Software Bill of Materials (SBOM)

In order to effectively pursue a zero trust security posture, you need to know exactly what you’re not trusting—that is, you need a full and up-to-date picture of every component in your system. That way, you can: 

  • Monitor and validate those components, 

  • Know that they are present on your system if they are found to contain a vulnerability

  • Remediate the component efficiently when problems occur

A Software Bill of Materials (SBOM, often pronounced “S-bomb”) is no more or less than a complete, up-to-date, itemized list of every discrete software component on your system. That’s a simple concept, but it can be complicated to put into practice—it needs top-to-bottom insight into everything on your system, and it needs to be continuously updated to reflect the state of your cluster. 

This difficulty means that many organizations are behind in establishing comprehensive SBOMS, despite the simplicity of the concept and their obvious utility. The Open Source Security Foundation identifies SBOMs as one of the ten pillars of their Open Source Security Mobilization Plan and notes that they are insufficiently generated and consumed today.

Fortunately, there are tools available to ease the process, with more being developed all the time. Syft is an open source command-line tool for generating an SBOM from container images, reflecting the image’s entire dependency chain and filesystem. Syft forms part of the basis for Codenotary’s Kubernetes SBOM Operator, which is available as part of the free and open source Community Attestation Service.

Disaster recovery measures

A modern security posture means not relying on a moat, but assuming that your castle (or castles) will be breached. It’s essential to be prepared–not just for mitigating issues in individual components, but for the eventuality that your entire system may be compromised or lost, whether due to natural disaster or ransomware attacks. 

When properly configured, Kubernetes boasts a high degree of resilience, but this can lead some organizations to a sense of false security.
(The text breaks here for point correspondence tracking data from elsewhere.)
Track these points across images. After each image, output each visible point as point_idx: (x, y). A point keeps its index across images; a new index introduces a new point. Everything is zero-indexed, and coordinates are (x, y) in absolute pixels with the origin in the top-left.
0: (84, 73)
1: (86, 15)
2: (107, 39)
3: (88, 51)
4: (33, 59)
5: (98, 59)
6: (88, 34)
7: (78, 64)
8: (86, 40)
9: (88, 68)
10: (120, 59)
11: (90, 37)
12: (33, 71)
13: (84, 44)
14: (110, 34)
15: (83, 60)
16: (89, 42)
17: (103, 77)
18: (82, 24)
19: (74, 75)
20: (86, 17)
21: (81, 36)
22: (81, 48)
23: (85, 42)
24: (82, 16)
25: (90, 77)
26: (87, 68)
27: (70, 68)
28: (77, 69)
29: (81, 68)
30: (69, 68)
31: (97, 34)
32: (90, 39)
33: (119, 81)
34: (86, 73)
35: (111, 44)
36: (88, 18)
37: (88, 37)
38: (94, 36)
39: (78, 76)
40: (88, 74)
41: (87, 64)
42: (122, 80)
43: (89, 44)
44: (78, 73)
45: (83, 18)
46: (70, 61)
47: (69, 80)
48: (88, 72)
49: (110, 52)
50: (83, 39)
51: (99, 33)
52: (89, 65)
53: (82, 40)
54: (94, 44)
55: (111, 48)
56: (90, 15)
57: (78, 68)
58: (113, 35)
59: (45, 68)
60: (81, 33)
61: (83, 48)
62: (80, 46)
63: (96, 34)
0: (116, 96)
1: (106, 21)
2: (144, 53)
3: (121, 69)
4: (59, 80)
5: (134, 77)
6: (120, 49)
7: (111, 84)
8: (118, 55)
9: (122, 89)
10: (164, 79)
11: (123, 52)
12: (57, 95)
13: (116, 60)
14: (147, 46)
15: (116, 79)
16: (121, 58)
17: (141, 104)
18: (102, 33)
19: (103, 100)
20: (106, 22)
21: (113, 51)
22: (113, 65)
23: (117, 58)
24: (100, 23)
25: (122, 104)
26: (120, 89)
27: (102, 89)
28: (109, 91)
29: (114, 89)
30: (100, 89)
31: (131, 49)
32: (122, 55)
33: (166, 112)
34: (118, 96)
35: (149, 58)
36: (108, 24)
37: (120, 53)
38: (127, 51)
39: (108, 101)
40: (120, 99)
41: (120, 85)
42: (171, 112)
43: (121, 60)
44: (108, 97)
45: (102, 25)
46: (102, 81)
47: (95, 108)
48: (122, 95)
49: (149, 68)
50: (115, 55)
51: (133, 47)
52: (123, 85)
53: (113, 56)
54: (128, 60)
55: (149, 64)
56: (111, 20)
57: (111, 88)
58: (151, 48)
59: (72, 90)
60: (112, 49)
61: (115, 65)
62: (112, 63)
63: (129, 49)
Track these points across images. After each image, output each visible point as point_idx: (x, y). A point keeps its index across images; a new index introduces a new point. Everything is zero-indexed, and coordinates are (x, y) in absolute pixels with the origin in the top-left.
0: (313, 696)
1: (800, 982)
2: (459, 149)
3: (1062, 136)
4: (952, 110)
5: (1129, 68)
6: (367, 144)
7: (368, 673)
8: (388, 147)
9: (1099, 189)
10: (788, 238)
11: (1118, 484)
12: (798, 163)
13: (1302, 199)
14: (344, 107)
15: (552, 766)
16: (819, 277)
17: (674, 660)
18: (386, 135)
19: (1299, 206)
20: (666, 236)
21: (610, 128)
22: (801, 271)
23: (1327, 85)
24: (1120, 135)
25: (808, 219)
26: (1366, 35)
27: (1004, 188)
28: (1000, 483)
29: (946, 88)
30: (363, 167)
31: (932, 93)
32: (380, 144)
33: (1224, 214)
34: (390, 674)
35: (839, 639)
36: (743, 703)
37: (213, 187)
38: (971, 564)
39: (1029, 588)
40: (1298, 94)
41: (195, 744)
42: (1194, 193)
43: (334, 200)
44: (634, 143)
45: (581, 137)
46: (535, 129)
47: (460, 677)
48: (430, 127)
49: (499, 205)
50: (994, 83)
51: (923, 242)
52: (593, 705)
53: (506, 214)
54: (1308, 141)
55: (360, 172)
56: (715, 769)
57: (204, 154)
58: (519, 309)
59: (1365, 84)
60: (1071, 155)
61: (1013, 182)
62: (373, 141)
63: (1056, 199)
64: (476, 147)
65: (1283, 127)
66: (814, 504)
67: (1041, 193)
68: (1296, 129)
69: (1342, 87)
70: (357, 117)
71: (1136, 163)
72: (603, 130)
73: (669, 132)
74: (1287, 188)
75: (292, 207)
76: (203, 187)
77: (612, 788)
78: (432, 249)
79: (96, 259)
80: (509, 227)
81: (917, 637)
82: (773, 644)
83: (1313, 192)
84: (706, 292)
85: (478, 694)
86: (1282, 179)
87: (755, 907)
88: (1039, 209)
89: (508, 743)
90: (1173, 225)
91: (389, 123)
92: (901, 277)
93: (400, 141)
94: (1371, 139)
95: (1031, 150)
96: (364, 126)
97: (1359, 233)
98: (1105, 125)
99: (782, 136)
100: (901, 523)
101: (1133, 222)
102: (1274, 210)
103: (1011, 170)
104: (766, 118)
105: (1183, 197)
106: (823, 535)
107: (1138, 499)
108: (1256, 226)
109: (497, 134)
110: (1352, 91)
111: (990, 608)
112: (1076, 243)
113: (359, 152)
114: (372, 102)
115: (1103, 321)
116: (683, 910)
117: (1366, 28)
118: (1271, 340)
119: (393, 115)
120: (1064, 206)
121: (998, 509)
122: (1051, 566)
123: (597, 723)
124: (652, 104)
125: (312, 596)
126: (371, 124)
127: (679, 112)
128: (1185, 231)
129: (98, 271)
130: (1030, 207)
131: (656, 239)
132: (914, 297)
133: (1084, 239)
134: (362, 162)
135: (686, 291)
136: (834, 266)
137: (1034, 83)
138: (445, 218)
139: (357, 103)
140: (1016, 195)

Cluster configuration data and persistent data from stateful applications often remain vulnerable, and you can’t trust that it will simply be okay. Disaster recovery solutions tailored to Kubernetes are an important step to mitigate risk, so that if and when an issue arises, you’re prepared to mitigate it. 
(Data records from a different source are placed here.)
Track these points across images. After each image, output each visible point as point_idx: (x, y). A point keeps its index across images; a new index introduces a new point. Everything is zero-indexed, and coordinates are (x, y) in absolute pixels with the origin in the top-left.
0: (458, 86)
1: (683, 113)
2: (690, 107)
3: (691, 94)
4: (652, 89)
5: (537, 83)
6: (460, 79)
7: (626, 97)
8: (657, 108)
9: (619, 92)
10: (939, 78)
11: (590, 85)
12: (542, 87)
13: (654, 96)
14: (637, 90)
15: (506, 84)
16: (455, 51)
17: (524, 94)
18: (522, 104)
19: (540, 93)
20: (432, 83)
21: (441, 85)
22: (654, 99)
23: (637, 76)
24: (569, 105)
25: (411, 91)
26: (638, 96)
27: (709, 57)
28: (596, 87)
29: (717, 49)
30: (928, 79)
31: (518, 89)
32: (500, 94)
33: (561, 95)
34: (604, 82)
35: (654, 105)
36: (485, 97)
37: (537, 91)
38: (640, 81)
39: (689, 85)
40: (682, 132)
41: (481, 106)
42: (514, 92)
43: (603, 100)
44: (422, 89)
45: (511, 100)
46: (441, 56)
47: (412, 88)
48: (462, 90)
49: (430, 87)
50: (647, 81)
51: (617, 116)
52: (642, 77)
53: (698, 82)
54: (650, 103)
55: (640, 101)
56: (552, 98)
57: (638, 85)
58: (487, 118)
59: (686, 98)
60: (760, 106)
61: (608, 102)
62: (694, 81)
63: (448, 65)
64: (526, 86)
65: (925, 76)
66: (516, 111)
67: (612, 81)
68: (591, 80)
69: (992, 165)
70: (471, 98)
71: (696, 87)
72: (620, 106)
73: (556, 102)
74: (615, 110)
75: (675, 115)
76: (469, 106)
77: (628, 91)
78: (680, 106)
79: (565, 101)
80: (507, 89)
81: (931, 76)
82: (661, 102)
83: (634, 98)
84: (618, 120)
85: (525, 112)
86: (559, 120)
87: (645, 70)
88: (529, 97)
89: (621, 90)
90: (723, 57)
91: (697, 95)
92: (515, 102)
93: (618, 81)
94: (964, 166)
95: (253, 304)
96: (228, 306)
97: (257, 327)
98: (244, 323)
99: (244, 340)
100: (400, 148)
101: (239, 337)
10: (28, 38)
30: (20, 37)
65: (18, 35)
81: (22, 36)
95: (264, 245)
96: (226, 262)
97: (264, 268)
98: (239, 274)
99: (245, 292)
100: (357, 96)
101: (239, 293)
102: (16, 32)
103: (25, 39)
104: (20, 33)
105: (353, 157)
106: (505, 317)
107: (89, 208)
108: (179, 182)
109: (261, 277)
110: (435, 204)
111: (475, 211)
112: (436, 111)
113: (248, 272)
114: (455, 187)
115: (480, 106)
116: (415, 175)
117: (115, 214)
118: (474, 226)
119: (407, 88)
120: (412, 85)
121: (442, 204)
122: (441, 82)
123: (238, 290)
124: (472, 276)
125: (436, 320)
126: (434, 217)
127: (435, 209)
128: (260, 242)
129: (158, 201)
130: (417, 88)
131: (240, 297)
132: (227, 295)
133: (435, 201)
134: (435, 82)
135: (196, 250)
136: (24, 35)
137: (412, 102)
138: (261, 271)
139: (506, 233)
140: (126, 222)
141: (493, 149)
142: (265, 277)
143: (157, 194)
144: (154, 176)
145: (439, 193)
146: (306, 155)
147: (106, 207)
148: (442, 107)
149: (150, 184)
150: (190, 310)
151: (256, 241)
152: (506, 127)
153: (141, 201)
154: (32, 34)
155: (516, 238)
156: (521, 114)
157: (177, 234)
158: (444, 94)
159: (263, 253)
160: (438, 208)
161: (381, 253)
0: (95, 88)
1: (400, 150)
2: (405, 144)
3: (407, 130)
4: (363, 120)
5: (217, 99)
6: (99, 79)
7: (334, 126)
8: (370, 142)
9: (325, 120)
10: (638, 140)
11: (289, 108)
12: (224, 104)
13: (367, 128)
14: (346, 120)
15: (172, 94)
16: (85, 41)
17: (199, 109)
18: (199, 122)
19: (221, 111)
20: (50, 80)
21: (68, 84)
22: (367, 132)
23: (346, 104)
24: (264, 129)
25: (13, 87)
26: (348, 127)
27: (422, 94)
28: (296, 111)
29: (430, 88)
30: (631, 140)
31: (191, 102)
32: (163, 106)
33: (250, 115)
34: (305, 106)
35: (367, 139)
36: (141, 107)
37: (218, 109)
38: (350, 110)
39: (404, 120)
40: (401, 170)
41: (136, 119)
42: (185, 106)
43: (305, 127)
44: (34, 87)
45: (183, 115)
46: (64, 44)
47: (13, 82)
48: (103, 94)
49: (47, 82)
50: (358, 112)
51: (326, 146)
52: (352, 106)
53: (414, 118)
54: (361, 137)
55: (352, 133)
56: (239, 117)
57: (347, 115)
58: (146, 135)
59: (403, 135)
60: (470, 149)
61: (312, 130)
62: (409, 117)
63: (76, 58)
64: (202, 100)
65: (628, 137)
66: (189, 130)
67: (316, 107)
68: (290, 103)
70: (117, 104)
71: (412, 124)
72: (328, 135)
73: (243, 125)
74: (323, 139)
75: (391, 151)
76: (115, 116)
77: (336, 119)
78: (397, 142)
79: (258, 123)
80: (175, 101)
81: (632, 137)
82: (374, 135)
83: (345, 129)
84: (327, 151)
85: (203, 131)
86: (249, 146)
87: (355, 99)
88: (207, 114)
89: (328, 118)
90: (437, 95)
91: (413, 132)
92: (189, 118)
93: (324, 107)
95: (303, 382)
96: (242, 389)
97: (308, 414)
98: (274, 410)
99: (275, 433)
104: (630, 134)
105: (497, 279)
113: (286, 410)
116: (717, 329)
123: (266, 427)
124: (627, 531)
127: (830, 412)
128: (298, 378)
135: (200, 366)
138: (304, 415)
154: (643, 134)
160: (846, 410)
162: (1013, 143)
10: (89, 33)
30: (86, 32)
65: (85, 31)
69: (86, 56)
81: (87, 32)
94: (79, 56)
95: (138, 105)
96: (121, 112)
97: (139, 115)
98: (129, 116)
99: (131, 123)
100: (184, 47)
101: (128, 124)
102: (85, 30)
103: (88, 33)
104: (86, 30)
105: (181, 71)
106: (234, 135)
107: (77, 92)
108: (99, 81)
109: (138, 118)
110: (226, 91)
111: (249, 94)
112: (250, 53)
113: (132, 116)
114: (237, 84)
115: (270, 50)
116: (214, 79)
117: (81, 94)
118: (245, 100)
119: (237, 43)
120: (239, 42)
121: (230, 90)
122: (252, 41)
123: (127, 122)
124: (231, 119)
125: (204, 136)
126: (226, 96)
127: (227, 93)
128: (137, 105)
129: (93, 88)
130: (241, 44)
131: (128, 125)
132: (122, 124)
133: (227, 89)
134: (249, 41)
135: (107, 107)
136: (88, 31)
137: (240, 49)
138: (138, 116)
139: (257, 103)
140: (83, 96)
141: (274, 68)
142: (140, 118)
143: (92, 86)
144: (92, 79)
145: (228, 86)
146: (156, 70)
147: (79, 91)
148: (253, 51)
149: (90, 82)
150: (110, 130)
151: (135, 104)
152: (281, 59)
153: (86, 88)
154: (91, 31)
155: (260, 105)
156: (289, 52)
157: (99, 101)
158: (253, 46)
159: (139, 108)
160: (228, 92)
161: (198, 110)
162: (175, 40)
Tools such as TrilioVault for Kubernetes help to protect cluster metadata, Helm data, and application data in persistent volumes, working across a variety of storage solutions and clouds. 

Conclusion

As organizations transition to cloud native environments, they need security strategies specifically tailored to those environments. Mitigating risk and using open source tools like Kubernetes effectively means understanding, intimately, how cloud native technologies work, how they can be compromised, and how they must be properly configured. While the approaches and components in this article aren’t enough on their own to ensure ironclad Kubernetes security, they are the baseline you should expect from any cloud native security strategy moving forward.